* _TASK DETAILS_: Please turn the data into a JSON list of strings, one string per line and no blank lines, starting with the very first line and going on through the line that contains "déterminant pour l’épanouissement". Include both of those lines and nothing past them.

(Data extracted from a collection)

################

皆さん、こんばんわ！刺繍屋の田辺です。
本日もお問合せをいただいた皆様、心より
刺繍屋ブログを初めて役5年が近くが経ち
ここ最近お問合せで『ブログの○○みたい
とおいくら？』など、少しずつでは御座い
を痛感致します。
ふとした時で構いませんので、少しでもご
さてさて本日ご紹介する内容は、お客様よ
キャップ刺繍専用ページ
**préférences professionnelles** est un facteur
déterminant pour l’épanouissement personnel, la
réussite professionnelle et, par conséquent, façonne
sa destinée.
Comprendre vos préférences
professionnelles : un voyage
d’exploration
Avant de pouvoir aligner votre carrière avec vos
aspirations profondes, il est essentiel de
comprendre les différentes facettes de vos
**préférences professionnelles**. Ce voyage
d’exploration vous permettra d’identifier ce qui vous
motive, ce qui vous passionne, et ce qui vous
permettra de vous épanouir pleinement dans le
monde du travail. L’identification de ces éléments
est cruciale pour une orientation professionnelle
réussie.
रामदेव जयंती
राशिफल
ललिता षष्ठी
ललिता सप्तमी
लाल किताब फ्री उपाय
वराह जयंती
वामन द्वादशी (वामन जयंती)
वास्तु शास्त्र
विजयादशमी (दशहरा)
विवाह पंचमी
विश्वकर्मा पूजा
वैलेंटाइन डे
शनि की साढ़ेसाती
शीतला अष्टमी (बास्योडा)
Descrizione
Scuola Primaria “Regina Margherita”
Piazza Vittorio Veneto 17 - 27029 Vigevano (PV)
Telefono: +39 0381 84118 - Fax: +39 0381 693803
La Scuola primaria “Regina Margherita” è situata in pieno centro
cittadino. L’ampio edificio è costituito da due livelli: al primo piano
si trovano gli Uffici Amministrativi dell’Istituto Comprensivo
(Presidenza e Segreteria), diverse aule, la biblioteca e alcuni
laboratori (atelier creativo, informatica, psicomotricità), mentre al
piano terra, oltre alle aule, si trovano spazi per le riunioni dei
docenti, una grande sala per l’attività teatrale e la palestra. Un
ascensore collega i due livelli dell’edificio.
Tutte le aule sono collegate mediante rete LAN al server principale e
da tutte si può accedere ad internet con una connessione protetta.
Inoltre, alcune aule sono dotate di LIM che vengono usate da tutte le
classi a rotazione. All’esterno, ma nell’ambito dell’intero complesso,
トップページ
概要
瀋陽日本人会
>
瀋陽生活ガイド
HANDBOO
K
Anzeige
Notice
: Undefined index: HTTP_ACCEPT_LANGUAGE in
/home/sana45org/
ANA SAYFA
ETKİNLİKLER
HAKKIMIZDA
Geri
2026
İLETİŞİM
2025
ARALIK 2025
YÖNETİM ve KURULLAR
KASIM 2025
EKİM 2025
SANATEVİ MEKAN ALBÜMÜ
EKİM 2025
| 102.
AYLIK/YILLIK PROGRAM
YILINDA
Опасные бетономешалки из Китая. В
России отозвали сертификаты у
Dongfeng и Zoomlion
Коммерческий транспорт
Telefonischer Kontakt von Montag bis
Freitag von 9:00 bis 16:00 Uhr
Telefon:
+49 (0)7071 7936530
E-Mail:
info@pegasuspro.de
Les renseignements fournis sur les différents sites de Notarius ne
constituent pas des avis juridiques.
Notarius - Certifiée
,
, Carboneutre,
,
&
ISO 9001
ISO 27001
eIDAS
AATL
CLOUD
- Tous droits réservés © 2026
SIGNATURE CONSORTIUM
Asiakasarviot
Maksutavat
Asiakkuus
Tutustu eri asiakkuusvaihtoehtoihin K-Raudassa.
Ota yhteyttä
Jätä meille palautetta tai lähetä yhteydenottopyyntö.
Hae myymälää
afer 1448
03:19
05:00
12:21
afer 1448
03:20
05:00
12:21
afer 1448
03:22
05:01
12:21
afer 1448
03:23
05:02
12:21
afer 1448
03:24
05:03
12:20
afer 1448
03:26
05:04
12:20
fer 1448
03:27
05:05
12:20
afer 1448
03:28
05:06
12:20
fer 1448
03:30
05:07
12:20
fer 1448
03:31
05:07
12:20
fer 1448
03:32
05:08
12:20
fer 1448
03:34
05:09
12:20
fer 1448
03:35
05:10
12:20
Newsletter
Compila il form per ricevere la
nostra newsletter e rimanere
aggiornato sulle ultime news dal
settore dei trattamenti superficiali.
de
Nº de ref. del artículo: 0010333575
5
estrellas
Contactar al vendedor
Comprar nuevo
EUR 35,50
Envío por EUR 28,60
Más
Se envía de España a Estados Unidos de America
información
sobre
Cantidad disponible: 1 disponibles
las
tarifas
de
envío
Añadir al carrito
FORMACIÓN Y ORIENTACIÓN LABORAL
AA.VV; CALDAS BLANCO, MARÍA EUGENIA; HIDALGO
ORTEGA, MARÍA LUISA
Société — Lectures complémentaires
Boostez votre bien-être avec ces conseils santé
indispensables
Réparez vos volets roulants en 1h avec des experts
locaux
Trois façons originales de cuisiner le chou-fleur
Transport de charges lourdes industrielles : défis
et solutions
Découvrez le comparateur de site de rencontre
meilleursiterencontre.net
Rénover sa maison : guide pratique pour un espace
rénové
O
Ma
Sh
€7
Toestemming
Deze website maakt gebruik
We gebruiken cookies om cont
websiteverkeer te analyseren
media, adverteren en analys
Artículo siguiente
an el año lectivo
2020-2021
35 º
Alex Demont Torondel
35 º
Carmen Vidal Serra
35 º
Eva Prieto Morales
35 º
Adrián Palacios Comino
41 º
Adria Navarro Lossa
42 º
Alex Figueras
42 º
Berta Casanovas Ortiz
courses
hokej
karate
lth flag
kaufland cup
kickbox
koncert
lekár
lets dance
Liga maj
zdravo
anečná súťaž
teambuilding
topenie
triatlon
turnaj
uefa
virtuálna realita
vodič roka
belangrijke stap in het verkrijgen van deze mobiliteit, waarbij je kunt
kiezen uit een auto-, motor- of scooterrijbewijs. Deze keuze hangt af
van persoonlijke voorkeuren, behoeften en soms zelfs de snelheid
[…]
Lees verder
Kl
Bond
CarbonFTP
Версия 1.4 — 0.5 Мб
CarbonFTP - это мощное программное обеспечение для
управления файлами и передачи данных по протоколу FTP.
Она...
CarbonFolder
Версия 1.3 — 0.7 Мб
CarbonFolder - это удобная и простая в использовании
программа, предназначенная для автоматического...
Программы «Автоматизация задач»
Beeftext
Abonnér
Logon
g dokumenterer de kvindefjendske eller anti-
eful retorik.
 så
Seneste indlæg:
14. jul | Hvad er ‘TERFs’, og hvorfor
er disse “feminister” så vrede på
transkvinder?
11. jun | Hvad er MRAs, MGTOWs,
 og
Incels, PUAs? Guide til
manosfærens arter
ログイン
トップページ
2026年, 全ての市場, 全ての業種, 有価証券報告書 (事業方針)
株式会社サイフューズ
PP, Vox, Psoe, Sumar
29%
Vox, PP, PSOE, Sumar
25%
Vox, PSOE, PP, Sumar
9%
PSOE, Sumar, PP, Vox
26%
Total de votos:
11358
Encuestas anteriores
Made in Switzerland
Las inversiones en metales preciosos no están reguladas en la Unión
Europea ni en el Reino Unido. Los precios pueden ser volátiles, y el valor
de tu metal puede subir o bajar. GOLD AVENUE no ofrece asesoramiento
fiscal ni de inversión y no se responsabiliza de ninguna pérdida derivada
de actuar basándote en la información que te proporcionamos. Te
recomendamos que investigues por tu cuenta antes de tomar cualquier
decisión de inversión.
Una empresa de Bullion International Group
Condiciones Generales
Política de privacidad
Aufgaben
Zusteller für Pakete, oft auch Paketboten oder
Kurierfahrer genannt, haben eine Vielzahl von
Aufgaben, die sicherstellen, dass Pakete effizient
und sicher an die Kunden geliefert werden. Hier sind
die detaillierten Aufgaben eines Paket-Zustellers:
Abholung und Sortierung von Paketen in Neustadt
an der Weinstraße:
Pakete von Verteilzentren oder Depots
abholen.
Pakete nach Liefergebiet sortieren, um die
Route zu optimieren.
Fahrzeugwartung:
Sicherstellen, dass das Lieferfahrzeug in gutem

################

* _RESULT OF THE TASK_:
[
  "皆さん、こんばんわ！刺繍屋の田辺です。",
  "本日もお問合せをいただいた皆様、心より",
  "刺繍屋ブログを初めて役5年が近くが経ち",
  "ここ最近お問合せで『ブログの○○みたい",
  "とおいくら？』など、少しずつでは御座い",
  "を痛感致します。",
  "ふとした時で構いませんので、少しでもご",
  "さてさて本日ご紹介する内容は、お客様よ",
  "キャップ刺繍専用ページ",
  "**préférences professionnelles** est un facteur",
  "déterminant pour l’épanouissement personnel, la"
]